> _Texte de la page_
* * *

Sonnet lipogramme en E ; "Loo" monosyllabique ; rimes alternées d'Ô fermés et O ouverts. —

Bart Van Loo marmiton n’ouvrit un snack à Qom,
non plus à Zanzibar, ni sur un oppidum.
Son bouillon s’infusait d’incisif capsicum
local, aussi piquant qu’un court-jus par loi d’Ohm.

Pour saisir un poivron, faut-il l'outil ad hoc :
fin cuistot, il brandit un tranchant tomahawk
dont l’à-coup ondulant à l’instar du moon-walk
mixa du paprika planant, kif-kif Woodstock.

Confus du ciboulot, Lol tangua jusqu’au hall,
au comptoir s’accouda, but un cocktail au khôl ;
vis-à-vis du miroir s’y maquilla d’alcool...

Impact, on l’a compris, au point d’un punching-ball
dans un corps convulsif : son boyau fit du crawl !
— L’assaut du Capitan fut plus cool, conclut Lol.




Sonnet lipogramme en E & W où "Lo-o" est dissyllabique tel le Booz de Victor Hugo ; diérèse classique à la fin de "positi-on" ; alternance de rimes consonantiques et vocaliques. —

Van Loo s’alita, fourbu par un travail
qui du matin au soir fouissait maint sillon.
Il a fait son plumard dans la position
où toujours il pionçait, non loin du bon bucail.

Avant qu’il s’assoupît, Van Loo çà soupa
d’un bol au sarrasin — on dit "bucail" au nord,
bouillon qu’il parfumait au choix d’un chili fort
ou qu’il accommodait d’un pur jus paprika.

La soif, qu’on fût humain ou charançon gourmand,
son silo l’apaisait d’un frais cocktail flamand
dormitif d’harissa mi-grisou mi-cactus.

Tout somnolait dans Ur, dans Looz-Borgloon.
Par l’horizon divin jusqu’à Sarimaktuz,
sa faux d’or rayonnait aux champs d'Amphitryon !



Le Renard et l'Harissa

Certain Renard wallon, d’autres disent flamand,
Apprenti Lucullus par le bouche-à-oreille,
Pelait des gousses de piment
Pour corser la salsepareille.

Ardent fut son bouillon infusé d’harissa :
Vrilla son œsophage en cintre
Et son pelage roux de feu se hérissa
Sans qu’il en pût la torche éteindre.




Riquet à la Soupe —

Instruit en cosmétique d’art
et charançons à crête ou dard,
Riquet appareille sa Houppe.
Il l’enduit de piquante soupe
puis harponne, Dame, ton cœur.
Recette d’un amour vainqueur.




Exquise soupe au piment rouge,
hélas n’en reste qu’une louche...
Ces gens encourent le danger
de se battre et non partager.
L’orde hécatombe s’est conclue
au bloc en urgence absolue.

    

(Photo : Sud-Ouest du 28 février 2025)

* * *

> _Contenu des données_
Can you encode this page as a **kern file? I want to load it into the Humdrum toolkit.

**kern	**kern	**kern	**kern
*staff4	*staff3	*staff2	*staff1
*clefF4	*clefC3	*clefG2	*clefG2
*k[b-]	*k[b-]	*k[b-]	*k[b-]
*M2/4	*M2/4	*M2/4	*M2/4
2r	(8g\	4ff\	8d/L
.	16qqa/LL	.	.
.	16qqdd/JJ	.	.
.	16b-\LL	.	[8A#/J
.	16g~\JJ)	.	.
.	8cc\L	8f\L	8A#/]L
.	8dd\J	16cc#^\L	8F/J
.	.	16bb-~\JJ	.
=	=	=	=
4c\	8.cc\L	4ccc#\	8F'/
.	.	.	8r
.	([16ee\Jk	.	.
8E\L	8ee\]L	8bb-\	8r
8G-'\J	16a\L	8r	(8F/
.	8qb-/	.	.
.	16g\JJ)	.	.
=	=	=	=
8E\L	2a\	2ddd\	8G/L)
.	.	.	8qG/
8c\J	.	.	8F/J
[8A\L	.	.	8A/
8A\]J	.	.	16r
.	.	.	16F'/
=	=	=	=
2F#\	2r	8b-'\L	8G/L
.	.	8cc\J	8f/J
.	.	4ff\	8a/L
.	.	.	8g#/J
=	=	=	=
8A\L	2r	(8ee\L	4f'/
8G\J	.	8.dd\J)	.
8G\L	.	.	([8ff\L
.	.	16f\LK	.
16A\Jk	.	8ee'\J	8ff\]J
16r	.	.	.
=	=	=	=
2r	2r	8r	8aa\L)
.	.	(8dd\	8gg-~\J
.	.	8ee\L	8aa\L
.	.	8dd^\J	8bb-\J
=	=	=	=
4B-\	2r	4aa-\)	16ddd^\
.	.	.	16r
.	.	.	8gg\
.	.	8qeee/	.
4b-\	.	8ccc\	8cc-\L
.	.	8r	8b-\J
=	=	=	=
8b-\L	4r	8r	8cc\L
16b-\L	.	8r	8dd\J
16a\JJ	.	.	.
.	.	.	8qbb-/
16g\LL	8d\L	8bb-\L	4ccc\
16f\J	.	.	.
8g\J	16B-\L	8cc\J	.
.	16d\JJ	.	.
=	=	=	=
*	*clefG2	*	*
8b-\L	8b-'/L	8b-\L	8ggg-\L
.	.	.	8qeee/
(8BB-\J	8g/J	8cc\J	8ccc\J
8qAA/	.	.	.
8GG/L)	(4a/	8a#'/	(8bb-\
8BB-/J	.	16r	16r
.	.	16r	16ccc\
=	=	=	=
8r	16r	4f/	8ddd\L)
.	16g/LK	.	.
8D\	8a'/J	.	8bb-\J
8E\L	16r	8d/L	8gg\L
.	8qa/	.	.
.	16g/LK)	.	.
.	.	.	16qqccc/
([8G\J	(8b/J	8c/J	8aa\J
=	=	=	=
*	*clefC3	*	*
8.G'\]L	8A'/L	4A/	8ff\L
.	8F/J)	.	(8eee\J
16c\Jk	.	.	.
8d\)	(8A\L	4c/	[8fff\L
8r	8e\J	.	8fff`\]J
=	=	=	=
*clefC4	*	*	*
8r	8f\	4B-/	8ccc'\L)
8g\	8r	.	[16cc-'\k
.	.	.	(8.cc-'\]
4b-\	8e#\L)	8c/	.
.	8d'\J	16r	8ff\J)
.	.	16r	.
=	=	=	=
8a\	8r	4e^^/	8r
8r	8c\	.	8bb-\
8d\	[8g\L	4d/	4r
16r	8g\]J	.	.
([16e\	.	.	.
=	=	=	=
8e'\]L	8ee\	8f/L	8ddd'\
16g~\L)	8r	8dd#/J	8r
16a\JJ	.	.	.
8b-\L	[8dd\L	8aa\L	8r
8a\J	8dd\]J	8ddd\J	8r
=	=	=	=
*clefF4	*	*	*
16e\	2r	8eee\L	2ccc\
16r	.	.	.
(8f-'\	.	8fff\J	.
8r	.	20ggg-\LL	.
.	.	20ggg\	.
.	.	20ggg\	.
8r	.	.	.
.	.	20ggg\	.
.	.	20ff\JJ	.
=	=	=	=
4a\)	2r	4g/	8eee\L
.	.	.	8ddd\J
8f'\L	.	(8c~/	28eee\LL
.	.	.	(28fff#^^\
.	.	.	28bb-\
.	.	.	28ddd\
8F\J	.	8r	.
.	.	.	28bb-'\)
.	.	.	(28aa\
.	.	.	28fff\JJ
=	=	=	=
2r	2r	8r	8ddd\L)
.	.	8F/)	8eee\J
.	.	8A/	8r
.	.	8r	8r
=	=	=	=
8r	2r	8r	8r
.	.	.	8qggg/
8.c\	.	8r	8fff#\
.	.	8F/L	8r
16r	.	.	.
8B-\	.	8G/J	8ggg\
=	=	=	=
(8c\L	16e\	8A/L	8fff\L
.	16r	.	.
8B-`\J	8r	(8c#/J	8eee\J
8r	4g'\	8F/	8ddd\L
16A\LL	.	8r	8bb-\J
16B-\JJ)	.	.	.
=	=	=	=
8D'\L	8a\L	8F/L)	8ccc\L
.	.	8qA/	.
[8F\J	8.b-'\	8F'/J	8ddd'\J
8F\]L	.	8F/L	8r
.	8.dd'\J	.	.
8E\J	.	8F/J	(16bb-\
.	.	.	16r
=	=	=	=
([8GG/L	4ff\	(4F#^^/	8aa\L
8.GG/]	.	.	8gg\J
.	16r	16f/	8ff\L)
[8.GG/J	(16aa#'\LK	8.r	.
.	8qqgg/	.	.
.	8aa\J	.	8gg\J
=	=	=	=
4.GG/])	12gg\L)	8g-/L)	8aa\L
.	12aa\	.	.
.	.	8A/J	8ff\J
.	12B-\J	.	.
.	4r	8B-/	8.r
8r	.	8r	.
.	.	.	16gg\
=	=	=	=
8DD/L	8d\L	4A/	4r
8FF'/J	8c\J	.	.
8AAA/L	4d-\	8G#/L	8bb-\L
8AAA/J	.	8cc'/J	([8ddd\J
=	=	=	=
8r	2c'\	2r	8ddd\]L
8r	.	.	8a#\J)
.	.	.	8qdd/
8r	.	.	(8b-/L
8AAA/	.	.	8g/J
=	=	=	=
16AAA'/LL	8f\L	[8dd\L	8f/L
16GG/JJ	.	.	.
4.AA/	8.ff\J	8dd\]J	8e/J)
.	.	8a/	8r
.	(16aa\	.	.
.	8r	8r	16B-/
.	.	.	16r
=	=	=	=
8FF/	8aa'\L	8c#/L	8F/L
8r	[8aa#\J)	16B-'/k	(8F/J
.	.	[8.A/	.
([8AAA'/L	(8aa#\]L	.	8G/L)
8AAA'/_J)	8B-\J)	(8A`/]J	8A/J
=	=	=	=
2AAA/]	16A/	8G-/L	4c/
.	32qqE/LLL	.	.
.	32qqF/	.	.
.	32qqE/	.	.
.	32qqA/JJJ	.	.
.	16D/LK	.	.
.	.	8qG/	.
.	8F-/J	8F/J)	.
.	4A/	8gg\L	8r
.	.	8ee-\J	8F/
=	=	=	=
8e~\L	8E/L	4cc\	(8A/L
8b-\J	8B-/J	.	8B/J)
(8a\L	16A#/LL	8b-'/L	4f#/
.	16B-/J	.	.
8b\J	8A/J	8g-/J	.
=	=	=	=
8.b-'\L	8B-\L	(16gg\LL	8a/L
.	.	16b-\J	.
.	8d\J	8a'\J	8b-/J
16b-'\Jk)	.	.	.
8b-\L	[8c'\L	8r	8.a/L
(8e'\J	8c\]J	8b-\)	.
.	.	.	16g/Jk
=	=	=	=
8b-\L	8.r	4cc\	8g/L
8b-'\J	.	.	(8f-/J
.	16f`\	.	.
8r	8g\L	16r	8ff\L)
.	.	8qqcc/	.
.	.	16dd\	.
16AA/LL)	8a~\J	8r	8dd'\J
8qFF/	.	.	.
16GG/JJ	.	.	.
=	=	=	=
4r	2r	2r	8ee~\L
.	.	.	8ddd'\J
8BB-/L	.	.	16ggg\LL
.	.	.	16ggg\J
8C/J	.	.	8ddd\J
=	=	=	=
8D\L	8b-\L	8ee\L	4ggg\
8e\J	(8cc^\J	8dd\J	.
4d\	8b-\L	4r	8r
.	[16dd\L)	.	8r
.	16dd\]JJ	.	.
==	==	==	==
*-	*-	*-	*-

* * *

> _Exercices_
1 - D'après les poèmes sur le piment, pourquoi le Renard pelait-il des gousses de piment ? Répondez, s'il vous plaît, en une à trois phrases.
2 - Prolongez les poèmes sur le piment à la suite de leur dernière ligne.

> _Corrigé_
1 - Le Renard pelait des gousses de piment pour corser la salsepareille.

2 -
Le jardinier qui a fourni ses légumes à Bart se prénomme Dirk. Ayant lu la prose et les poèmes qui précèdent, Dirk précise qu'il fut en effet un peu surpris que Bart lui commandât autant de piments qu'il en fallut à Néron pour incendier Rome. Cela vaut bien une dédicace :

Il n’est d’incandescente Frousse
Des Ducs de Bourgogne et Rois d’Ourcq
Ni d’obscur côté de la Farce
Aux mains du tordant Vador Dark ;
N’est non plus de piquante Force
Au cœur des Princes qu’on sort d’York
Que n’effrite en pays de Frise
L’Onguent terrible, ô Druide Dirk !




(à suivre)

Babel 2025

.

Pot-pourri de Ronsard (d’après Les Amours & Odes II) :

Je me relie et me délace (...)
Page, reverse dans ma tasse !

La Pléiade tenait 441 pour Nombre de Babel cardinal...
1585-2026 : anticipons l’an prochain une commémoration
grandiose des 441 ans après la disparition de Ronsard.
Cadet de Nostradamus, Ronsard affecta une posture tout
en contradiction du vieux maître : « Il dit l’avenir ?
Eh bien, remontons le temps ! » Il usera alors du vers
comme filon étymologique à "renversement", et usant de
ces fréquents va-et-vient d’un état contraint (« je me
relie ») ou relax (« et me délace »). Le "reversement"
est l’exemple d’un autre usage de la racine "vers", où
il met en scène son disciple Rémy Belleau, assimilé au
page doublé d’un échanson généreux. Ronsard consacrera
parallèlement un authentique culte à la Muse Calliope,
qui le fait remonter, comblé, à la vie intra-utérine :

Dedans le ventre avant que ne je fusse,
Pour t’honorer tu m'avais ordonné :
Le ciel voulut que cette gloire j’eusse
D’être ton chantre avant que d’être né.

Cet extrait du Second Livre des Odes signe une posture
existentielle palindrome, comme "vers" sera "renversé"
et "reversé" ou qu’une alternance vitale le lace, puis
délie, puis lace sans fin. Avant nous dès 1960 en note
de son Traité de Prosodie (éd. Ichthusson, Bruxelles),
Gilbert Farelly datait ce caractère singulier du poète
au moment de la puberté, où un premier "poil" de barbe
orthographié à l’envers apparut portion de "Calliope".
Il n’en fallait pas plus que Farelly compose un de ses
fameux haïkus pré-oulipiens, en hommage à Ronsard et à
Rémy Belleau - prénommé" Rémi" sans Y afin de tenir la
contrainte palindrome doublée d’une gématrie = 441. Un
autre Rémi, Schulz notre oulipote, a relevé que le mot
central "lace" a 21 de gématrie, racine carrée de 441.

Rémi reversa
Le Poil lace Calliope
L’As rêve rimer

Jacques Roubaud

Ce billet, sommaire à l'annonce de la disparition de Jacques Roubaud, se verra complété au fil de souvenirs qui me reviendront de lui.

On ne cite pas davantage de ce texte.